Егеря разложили на столе сухой паек: консервы, хлеб, пакетики джема. Существенно разнообразить ужин можно было бы, использовав запасы, хранящиеся в доме. Но кашу готовить никто не вызвался бы, да и не мародеры они. Лучше слушать, как урчит голодный желудок, чем бросать тень на честь российского воинства.
— Вот что меня поразило, — задумчиво сказал Голубев, уставившись куда-то в стену, точно там висела видимая только ему картина, — я ни в одном доме детских игрушек не видел. У них же дети есть. Много детей. Как же они без игрушек обходятся? Так нельзя.
— Мальчишки гильзами пустыми играют, а девчонки… — Не знаю, может, тоже гильзами пустыми, — задумчиво протянул Луцкий.
— И я вот не знаю, что из них получится. Все-таки ребенок учиться должен. Сказки читать про Красную Шапочку и серого волка, трех поросят, Винни-Пуха, а они не знают, кто это. Знают, кто такой Егеев, а писать и читать не умеют. Плохо это.
— Мятежники в школах только Коран преподавали. Ну это все исправимо. Учителя-то тут еще остались, кто нормальные предметы преподавать умеет. Все еще восстановится, — Луцкий верил и одновременно не верил в то, что сказал, потому что не знал, сколько времени на это уйдет.
Подачу электроэнергии в село отключили, как только выяснилось, что в него вошли боевики. Теперь из-за этого возникли определенные неудобства. Во-первых, было темно, во-вторых, все продукты в холодильниках попортятся, лучше их съесть побыстрее.
Они разожгли керосиновую лампу, которую заприметили еще во время зачистки, водрузили ее посредине стола, окружив нехитрой едой.
Глаза быстро привыкли к полутьме. Они смотрели на маленький огонек. От него исходило тепло, согревавшее душу. Егеря протянули к огоньку руки, будто бы гадали на блюдце с кофейной гущей. Становилось приятно и спокойно. Непонятно, чего хотелось больше: есть или спать. Глаза слипались. Кондратьев стал массировать пальцами веки. Если в комнате было бы чуть потемнее, он уже провалился бы в сон и никакая сила не смогла бы вернуть его в реальность, даже сочный, истекающий жиром, поджаренный поросенок и уж тем более не консервы, которыми он питался уже не первый день и вскоре не сможет смотреть на них без рвотных рефлексов.
— Бога ради, прошу, не курите здесь, — опомнился «чистильщик», собака нюх потеряет.
— Ты бы ее лучше на улице оставил, — сказал кто-то.
Собака оскалилась, уставилась в полумглу, откуда донесся голос недоброжелателя. Перспектива оказаться вне дома ей совсем не нравилась.
— Сам лучше на улицу сходи, — сказал «чистильщик», защищая своего любимца.
Но более веским аргументом того, что предложение это было неуместно, служили собачьи клыки.
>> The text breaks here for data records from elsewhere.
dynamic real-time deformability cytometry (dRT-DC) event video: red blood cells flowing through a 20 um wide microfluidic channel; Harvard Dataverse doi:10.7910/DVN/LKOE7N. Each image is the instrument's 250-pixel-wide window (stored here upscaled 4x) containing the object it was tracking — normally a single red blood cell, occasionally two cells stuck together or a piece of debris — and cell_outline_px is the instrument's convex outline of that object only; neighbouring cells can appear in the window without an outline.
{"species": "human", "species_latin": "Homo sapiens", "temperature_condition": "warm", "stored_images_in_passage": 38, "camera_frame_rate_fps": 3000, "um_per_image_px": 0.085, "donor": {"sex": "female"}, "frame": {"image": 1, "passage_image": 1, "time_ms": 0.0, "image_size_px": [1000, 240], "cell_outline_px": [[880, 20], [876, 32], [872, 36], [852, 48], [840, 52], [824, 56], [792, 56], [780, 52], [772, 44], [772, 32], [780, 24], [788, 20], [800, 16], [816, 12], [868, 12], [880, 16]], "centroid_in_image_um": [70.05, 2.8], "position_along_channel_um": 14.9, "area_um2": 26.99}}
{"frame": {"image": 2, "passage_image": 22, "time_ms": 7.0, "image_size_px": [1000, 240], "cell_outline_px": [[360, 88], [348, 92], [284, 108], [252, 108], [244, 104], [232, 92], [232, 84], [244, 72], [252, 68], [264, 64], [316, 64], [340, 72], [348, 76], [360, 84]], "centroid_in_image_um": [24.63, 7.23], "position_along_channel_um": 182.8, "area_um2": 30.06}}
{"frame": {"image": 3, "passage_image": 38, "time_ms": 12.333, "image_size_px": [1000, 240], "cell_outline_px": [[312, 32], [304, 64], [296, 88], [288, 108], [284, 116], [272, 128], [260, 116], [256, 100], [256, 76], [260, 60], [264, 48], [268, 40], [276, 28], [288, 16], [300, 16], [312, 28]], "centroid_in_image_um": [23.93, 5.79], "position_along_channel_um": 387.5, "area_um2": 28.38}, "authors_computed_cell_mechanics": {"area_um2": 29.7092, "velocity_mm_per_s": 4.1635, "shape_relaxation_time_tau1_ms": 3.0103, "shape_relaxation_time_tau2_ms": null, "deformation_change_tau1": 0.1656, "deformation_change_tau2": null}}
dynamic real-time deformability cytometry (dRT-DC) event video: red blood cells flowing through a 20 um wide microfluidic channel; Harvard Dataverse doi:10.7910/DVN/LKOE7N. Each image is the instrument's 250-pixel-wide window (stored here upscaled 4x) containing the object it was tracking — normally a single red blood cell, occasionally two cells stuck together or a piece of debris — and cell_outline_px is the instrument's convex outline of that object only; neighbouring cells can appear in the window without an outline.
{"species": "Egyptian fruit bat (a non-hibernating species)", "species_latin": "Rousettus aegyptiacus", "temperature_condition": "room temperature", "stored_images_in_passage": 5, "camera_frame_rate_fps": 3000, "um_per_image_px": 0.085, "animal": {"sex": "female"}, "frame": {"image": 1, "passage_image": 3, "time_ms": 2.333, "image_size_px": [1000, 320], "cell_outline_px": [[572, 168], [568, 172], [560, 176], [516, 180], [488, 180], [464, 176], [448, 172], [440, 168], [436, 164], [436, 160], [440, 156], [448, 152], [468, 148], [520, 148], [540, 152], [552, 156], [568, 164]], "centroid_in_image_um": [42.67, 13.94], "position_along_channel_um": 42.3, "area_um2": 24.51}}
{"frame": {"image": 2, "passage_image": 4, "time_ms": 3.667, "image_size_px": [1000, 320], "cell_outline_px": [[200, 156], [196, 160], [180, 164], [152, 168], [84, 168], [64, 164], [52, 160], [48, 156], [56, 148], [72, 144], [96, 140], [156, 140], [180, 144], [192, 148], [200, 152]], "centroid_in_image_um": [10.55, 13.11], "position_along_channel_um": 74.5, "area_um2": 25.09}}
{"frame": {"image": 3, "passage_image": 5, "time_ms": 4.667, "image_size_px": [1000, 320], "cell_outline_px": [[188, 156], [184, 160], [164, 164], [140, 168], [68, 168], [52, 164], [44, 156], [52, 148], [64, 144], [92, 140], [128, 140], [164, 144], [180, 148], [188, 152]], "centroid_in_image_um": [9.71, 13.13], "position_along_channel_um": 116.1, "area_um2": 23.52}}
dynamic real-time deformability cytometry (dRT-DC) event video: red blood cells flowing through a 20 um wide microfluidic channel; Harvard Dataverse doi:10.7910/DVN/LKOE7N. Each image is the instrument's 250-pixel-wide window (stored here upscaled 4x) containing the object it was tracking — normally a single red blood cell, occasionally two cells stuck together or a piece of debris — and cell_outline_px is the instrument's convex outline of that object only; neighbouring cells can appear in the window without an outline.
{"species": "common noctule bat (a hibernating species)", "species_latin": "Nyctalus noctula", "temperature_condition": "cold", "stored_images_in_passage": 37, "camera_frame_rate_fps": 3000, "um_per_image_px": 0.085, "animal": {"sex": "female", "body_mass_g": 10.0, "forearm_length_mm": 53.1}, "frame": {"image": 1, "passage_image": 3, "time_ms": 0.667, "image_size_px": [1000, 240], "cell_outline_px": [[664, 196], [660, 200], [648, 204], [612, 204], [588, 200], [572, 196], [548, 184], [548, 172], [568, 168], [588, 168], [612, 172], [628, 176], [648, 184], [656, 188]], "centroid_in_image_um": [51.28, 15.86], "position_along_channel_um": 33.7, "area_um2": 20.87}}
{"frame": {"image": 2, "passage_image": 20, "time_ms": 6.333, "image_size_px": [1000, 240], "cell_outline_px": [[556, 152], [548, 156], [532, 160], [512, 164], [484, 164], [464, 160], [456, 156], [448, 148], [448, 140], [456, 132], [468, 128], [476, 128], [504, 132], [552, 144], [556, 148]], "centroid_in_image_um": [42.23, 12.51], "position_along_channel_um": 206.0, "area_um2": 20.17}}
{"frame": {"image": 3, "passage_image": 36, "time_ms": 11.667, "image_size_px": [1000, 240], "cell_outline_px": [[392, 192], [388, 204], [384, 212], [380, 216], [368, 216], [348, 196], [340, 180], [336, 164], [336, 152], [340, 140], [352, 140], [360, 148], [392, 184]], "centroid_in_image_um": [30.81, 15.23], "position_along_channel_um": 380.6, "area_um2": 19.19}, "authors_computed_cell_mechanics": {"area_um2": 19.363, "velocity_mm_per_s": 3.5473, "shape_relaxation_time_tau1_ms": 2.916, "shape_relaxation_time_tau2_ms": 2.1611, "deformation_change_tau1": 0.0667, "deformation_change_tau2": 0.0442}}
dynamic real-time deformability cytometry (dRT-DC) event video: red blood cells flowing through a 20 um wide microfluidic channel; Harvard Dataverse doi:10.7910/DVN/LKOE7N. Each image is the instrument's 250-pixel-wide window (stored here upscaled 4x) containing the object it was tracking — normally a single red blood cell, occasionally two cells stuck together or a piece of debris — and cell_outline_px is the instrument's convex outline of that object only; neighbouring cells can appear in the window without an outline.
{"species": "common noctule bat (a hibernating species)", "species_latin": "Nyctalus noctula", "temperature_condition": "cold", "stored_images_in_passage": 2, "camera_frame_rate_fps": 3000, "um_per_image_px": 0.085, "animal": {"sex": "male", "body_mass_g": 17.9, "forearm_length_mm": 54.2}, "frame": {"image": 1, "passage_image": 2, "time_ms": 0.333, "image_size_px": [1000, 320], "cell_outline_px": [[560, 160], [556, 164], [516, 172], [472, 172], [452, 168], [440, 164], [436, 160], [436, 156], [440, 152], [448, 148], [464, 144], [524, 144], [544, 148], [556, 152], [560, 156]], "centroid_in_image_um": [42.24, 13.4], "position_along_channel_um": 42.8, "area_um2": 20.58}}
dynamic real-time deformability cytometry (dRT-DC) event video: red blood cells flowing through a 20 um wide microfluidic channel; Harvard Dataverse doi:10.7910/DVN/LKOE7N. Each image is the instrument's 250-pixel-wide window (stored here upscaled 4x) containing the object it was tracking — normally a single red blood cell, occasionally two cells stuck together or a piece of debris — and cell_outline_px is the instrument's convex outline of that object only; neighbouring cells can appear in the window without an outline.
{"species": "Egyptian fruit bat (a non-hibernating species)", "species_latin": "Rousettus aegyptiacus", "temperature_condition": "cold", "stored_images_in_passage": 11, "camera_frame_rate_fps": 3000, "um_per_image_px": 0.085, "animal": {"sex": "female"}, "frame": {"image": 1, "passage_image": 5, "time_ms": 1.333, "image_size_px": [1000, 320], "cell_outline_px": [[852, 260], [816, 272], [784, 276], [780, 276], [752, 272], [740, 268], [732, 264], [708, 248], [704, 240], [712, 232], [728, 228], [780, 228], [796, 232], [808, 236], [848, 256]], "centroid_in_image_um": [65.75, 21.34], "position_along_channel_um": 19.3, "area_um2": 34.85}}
Курильщики — Топорков, Кудимов и Евсеев — тушить сигареты не стали, но с мест своих повставали и без лишних разговоров и споров поплелись на улицу.
«Чистильщик» тем временем скинул с плеч рюкзак, поставил его между ног и развязал тесемки. Рюкзак был большим, словно «чистильщик» носил с собой все свои пожитки. К нему подошел пес, уселся рядом, уставился преданными глазами сперва на «чистильщика», а затем на мешок.
— Проголодался? — «чистильщик» погладил собаку по холке.
Пес замахал хвостом, нервно перебрал лапами, приник к полу, а потом опять выпрямился. Он сорвался бы с места, стал бы бегать вокруг «чистильщика», но в комнате было для этого слишком мало места.
— Чувствуется, что ты хороший хозяин, — сказал Голубев, — хороший хозяин скотинку на мороз не выгонит.
Пес заворчал.
— Глупый, какая это тебе скотинка. Песик поумнее некоторых людей.
Голубев уж было хотел спросить, кого это «чистильщик» имеет в виду, но не успел.
— Морозов ты тоже, похоже, настоящих не видел. Настоящий мороз — это когда сколько б ни кутался в одежды, сколько бы свитеров, тулупов на себя ни надевал, все равно кожу отморозишь. Она сойдет, как шкурка со змеи.
— А если внутренне согреться?
— Только этим и спасаешься.
— Где ж ты так мучился?
— Да есть места. Сибирь, Казахстан, Монголия. Все в определенное время года. Это из ближайших. Про Северный полюс — я и не говорю. Там совсем плохо. Но очень это далеко.